» TEXT SHOWN

++++++++

# email for Droid via bellsouth.net



## Thurman

I am desperate now. I lost my bellsouth.net email account on my Droid 3 April 20, it just quit working. Each time I tried to access email I get the error message: "user name/password error". That's it. I now have called AT&T five (5) times about this and they keep telling me that it is not their problem. AT&T bought out bellsouth some time back is my understanding. I have also taken my phone to the local Verizon store for help four (4) times and they keep telling me that it is not the phone's fault, it is the email settings fault. One of the AT&T agents did tell me that he was not supposed to tell me my user name and password but he did and I wrote it down. We repeated this info to each other twice to assure that I had it correctly. Each time I try the user name and password (which are the same one's I had previously recorded) they will not work. Last Friday evening was my last AT&T call. The lady I talked to actually asked me: "Why are you calling us if you have a Verizon account? We are not Verizon, if you would like to change over to an AT&T wireless phone account then I will help you. If you do not wish to change over then this conversation is over". I informed her that I was not wanting to change phone carriers and at that point she hung up. Now--does anyone know who I can contact about this matter? Thanks, David


----------



## gregzoll

Are you having issues with the email settings, or username & password? If just a issue with the email settings, you can use the following if the phone does not have a feature to setup a "Yahoo" account, which @att.net & @bellsouth.net accounts use. Most @bellsouth.net accounts have been migrated as of now to @att.net.

These are the settings for @att.net email that will work if you have to manually setup the email on your device:

POP: pop.att.yahoo.com, Security SSL, Port 995
SMTP: smtp.att.yahoo.com, Security SSL, Port 465

or

POP: inbound.att.net, Security SSL, Port 995
SMTP: outbound.att.net, Security SSL, Port 465

or

POP: pop.mail.yahoo.com, Security SSL, Port 995
SMTP: smtp.mail.yahoo.com, Security SSL, Port 465

or

IMAP: imap.mail.yahoo.com, Security SSL, Port 993
SMTP: smtp.mail.yahoo.com, Security SSL, Port 465


----------



## ddawg16

I suspect an ESTO problem.


----------



## user1007

Ma Bell or whatever it calls itself these days still goes by the age old mantra they perfected, "We are the phone company. We don't care. We don't have to."

I will say that when I was left hanging years ago when they changed names from Ameritech to SBC and just dropped my email account I got my own domains and now do not worry about such nonsense. I owe them that.


----------



## GBrackins

can you log into the email account from your computer?


----------



## Thurman

Yes, I can log into my email account via my desktop at home and two (2) others elsewhere. IF I use the same log in information with my phone I keep getting an error: "User name/password failure". I just got off the phone with another ATT tech who was really helpful and we tried all of the server settings that "gregzoll" suggested with the same error each time. The tech seems to believe that this is a "Google/Droid/Verizon" programming fault within my phone due to an automatic update. Back to Verizon tomorrow to ask if they can find out IF there was an auto update on April 20th. Another weird thing I found out: I cannot get email to work on my Kindle Fire which was working on/about April 20th. My lady friend sat beside me last night at my house and her Kindle would connect to my router with the same incoming and outgoing settings I have on my Kindle, but I cannot connect to email. I doubt that it is the router as my desktop uses wireless connection and everything on it works just fine. OH--I can connect to a website via the phone and the Kindle, just not email.

++++++++

» DATA EXCERPT
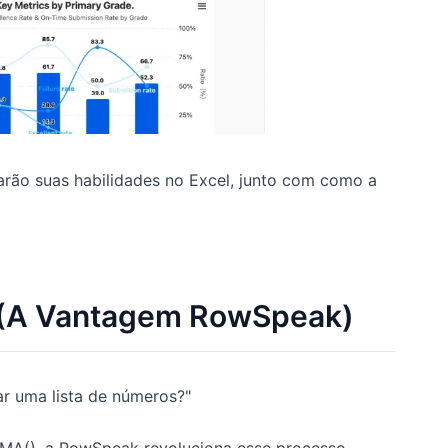
arão suas habilidades no Excel, junto com como a
s (A Vantagem RowSpeak)
r uma lista de números?"
MA(), a RowSpeak revoluciona esse processo.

++++++++

» INSTRUCTIONS TO FOLLOW
In the thread about Droid email above, why does the original poster doubt that the router is causing the email failure? Please answer in one to three sentences.

» EXERCISE RESULT
The poster doubts the router is at fault because the desktop also uses a wireless connection and everything on it works fine.